▶ EXERCISE DESCRIPTION
Exclude all pictures from your copy of the data below, which should otherwise match exactly.

▶ GIVEN DATA
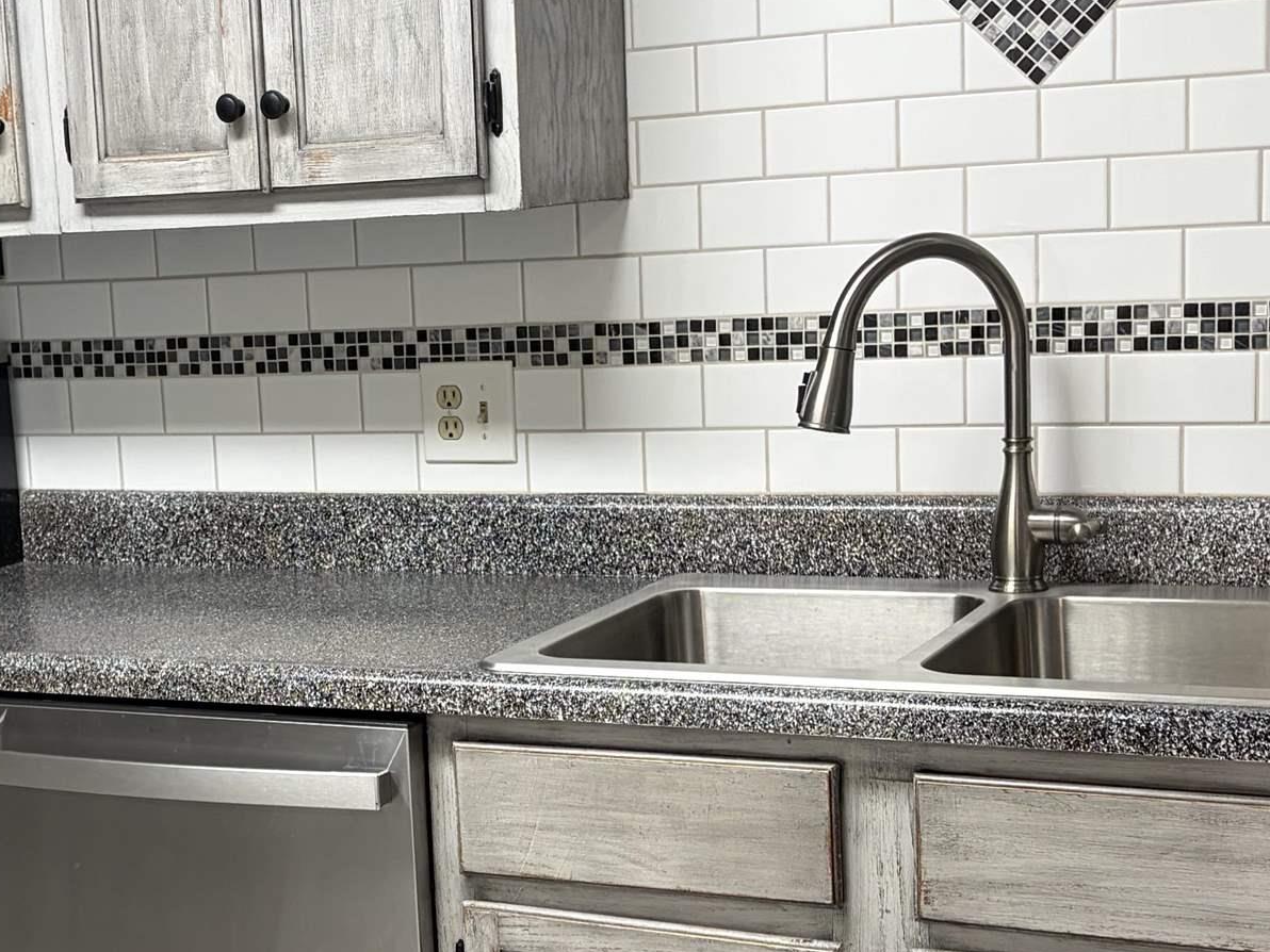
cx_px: 332
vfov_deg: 21.9
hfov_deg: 28.6
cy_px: 624
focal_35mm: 67
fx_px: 2458
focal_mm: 5.96
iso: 125
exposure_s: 1/60
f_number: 1.6
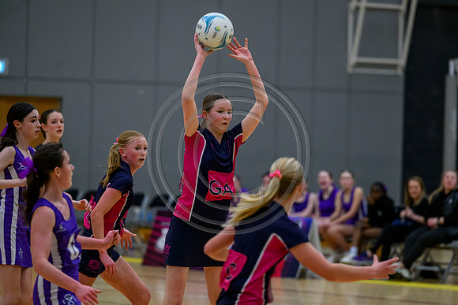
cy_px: 152
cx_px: 229
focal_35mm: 200
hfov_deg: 10.3
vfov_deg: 6.9
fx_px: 2545
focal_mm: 200
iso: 6400
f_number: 3.5
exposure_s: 1/1000
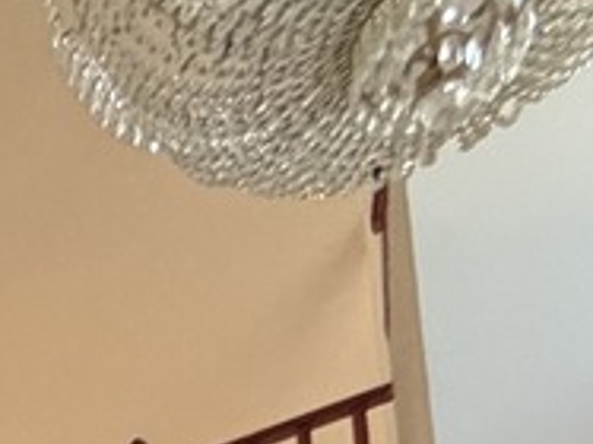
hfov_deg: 14.1
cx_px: -714
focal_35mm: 108
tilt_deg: +8.0
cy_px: 1665
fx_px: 1849
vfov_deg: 8.6
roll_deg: +0.4
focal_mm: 2.22
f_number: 2.2
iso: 200
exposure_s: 1/121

▶ ANSWER TO THIS PROBLEM
cx_px: 332
vfov_deg: 21.9
hfov_deg: 28.6
cy_px: 624
focal_35mm: 67
fx_px: 2458
focal_mm: 5.96
iso: 125
exposure_s: 1/60
f_number: 1.6
cy_px: 152
cx_px: 229
focal_35mm: 200
hfov_deg: 10.3
vfov_deg: 6.9
fx_px: 2545
focal_mm: 200
iso: 6400
f_number: 3.5
exposure_s: 1/1000
hfov_deg: 14.1
cx_px: -714
focal_35mm: 108
tilt_deg: +8.0
cy_px: 1665
fx_px: 1849
vfov_deg: 8.6
roll_deg: +0.4
focal_mm: 2.22
f_number: 2.2
iso: 200
exposure_s: 1/121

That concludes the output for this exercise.